Please report how many lines of the data include the word "ERCOT", with the number as the entire reply.
[[ GIVEN DATA, beginning ]]
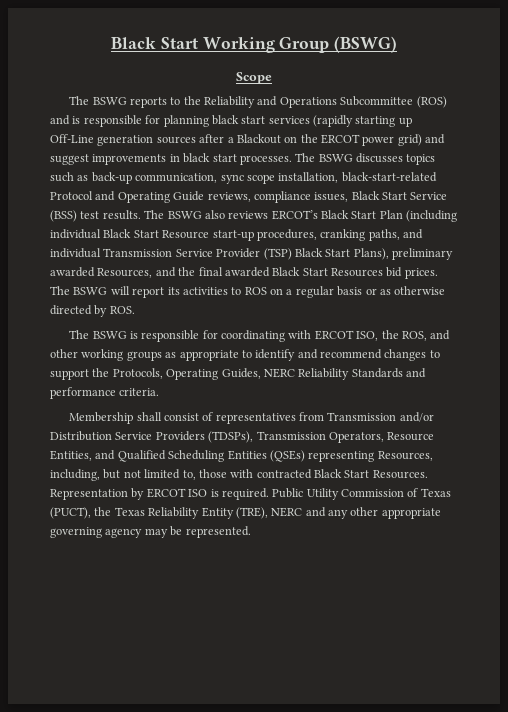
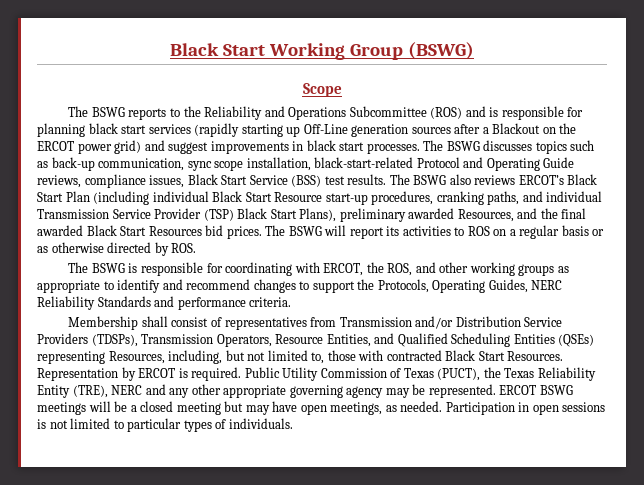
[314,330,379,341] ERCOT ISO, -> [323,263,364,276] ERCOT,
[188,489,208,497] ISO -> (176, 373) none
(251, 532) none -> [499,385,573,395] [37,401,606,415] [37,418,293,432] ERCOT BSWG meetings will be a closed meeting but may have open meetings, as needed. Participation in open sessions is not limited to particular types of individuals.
[[ GIVEN DATA, end ]]
[[ GIVEN DATA, beginning ]]
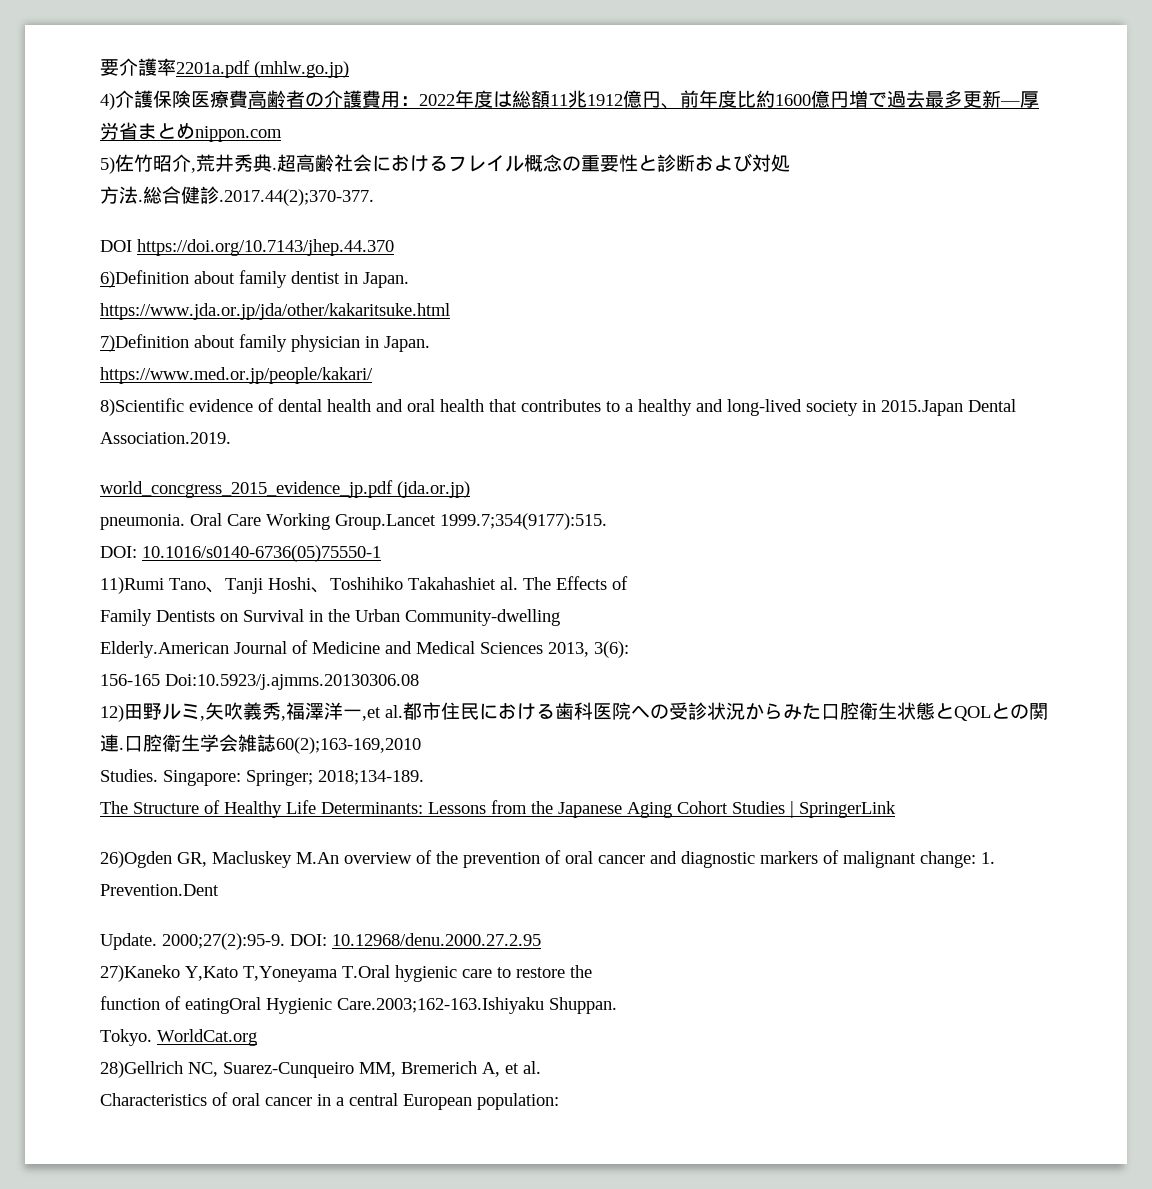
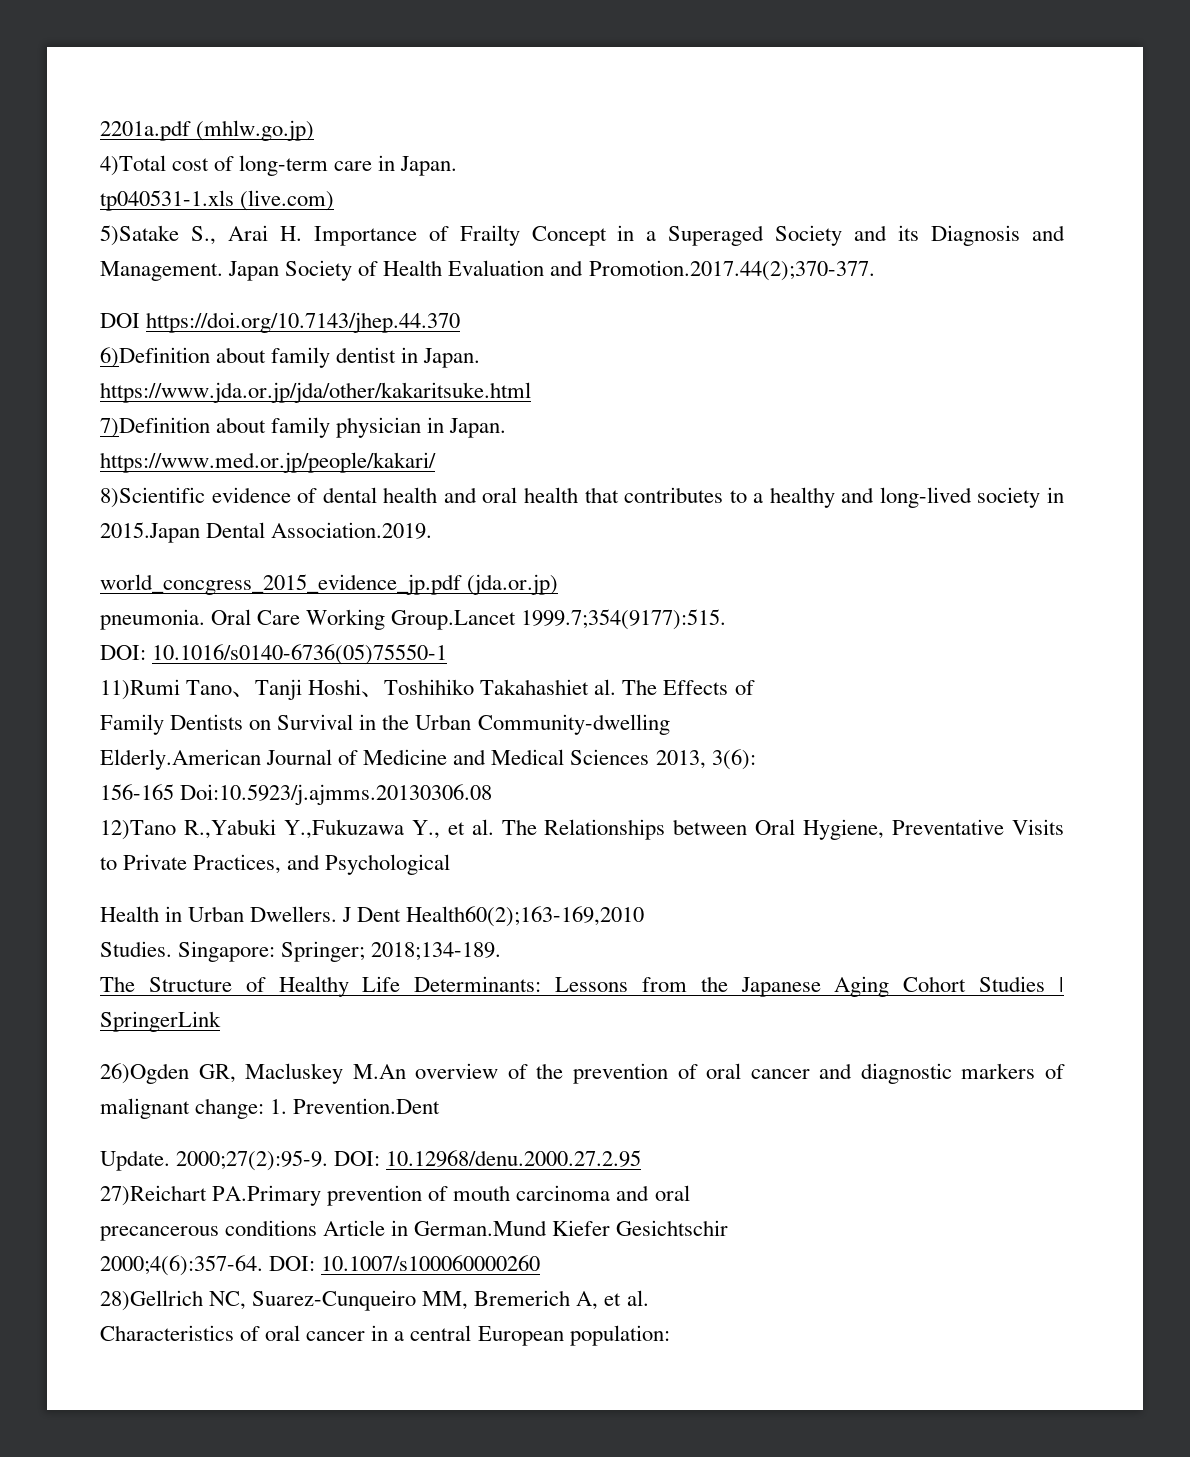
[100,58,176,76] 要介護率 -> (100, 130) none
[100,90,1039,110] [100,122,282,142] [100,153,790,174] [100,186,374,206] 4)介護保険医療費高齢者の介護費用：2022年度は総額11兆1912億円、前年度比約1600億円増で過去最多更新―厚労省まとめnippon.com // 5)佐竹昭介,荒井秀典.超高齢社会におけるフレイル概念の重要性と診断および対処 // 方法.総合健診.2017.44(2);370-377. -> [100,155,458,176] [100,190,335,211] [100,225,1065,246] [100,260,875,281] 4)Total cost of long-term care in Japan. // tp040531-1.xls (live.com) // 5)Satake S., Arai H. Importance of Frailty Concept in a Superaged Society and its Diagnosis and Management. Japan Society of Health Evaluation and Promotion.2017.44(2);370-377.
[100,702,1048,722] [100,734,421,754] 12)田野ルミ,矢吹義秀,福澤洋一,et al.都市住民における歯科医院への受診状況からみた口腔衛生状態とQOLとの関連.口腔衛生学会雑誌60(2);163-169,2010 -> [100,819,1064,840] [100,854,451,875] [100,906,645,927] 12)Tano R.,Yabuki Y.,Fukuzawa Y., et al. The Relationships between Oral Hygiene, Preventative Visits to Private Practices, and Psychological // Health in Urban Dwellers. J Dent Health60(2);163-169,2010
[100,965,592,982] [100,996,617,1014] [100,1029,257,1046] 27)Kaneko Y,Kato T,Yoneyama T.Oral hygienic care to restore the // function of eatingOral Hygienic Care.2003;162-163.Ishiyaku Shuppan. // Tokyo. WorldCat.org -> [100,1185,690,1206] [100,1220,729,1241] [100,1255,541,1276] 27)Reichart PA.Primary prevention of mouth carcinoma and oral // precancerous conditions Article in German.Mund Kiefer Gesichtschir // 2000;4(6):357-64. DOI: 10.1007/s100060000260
[[ GIVEN DATA, end ]]
__EXERCISE RESULT__. 2